§ **TEXT EXCERPT**

In May of 2015 Rita and I went on vacation to the hill country of Texas which occupies the eastern part of the Edward’s Plateau. We stayed near Bandera, Texas which is about 30 miles northwest of San Antonio. We were primarily on a birding trip to see two endemic species. We were looking for the golden-cheeked warbler and the black-capped vireo. We did find the warbler, but the vireo eluded us. Birding and looking for trees at the same time isn’t easy but I did my best to not miss a new bird or a new tree!

When traveling from Des Moines to the hill country, over 90 percent of the trip is spent on Interstate 35 which doesn’t offer much for tree viewing but there are some areas of interest. In southern Oklahoma, the interstate passes by the Arbuckle Mountains. This is an ancient range with the highest elevation reaching only 1,412’. Not only does this range resemble the hill country of Texas, but many of the bird and tree species are common to both areas.

§ **EXCERPTED RECORDS**
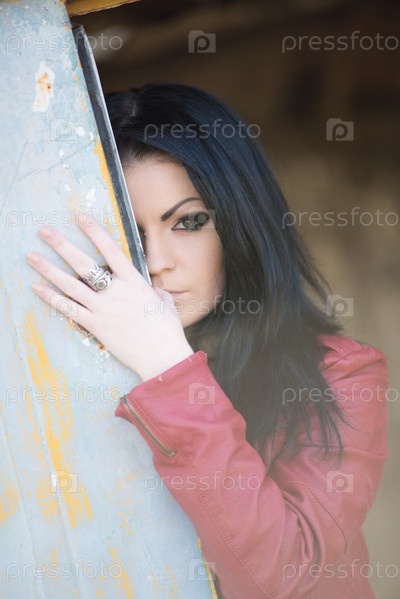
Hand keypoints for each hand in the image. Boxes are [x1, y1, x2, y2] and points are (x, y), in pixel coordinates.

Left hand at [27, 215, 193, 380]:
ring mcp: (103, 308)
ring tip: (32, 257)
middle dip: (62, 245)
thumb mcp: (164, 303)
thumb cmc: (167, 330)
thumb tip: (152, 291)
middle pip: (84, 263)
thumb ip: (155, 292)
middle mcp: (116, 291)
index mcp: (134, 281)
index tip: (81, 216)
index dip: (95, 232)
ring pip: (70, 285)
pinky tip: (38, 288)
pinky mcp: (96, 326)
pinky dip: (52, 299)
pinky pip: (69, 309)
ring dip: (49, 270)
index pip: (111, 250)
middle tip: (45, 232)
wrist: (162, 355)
...
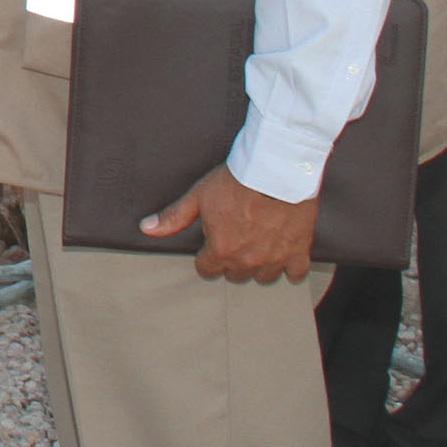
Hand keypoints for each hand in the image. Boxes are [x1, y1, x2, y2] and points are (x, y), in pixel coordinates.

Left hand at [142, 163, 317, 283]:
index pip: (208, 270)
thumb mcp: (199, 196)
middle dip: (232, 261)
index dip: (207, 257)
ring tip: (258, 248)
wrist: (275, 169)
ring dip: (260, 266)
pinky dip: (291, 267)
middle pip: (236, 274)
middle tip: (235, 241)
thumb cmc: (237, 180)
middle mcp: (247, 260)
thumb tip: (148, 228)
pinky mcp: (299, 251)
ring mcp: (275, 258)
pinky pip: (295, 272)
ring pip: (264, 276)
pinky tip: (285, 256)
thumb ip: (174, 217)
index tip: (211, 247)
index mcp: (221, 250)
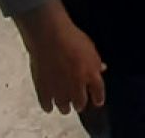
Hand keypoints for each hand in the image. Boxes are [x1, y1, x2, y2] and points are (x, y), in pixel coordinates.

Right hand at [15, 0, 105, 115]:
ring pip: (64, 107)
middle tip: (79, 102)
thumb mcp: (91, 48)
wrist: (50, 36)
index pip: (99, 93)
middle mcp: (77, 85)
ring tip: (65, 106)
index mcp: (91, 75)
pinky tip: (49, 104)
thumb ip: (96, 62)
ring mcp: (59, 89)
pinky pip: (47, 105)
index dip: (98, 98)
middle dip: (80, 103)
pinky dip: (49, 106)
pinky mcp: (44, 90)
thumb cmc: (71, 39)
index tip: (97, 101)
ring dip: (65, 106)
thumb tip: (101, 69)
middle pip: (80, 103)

§ **WHAT YOU NEED TO DO**
Copy out the whole text about the trip to the Texas hill country word for word. None of the data has any bearing here.

§ **EXERCISE RESULT**
In May of 2015 Rita and I went on vacation to the hill country of Texas which occupies the eastern part of the Edward’s Plateau. We stayed near Bandera, Texas which is about 30 miles northwest of San Antonio. We were primarily on a birding trip to see two endemic species. We were looking for the golden-cheeked warbler and the black-capped vireo. We did find the warbler, but the vireo eluded us. Birding and looking for trees at the same time isn’t easy but I did my best to not miss a new bird or a new tree!

When traveling from Des Moines to the hill country, over 90 percent of the trip is spent on Interstate 35 which doesn’t offer much for tree viewing but there are some areas of interest. In southern Oklahoma, the interstate passes by the Arbuckle Mountains. This is an ancient range with the highest elevation reaching only 1,412’. Not only does this range resemble the hill country of Texas, but many of the bird and tree species are common to both areas.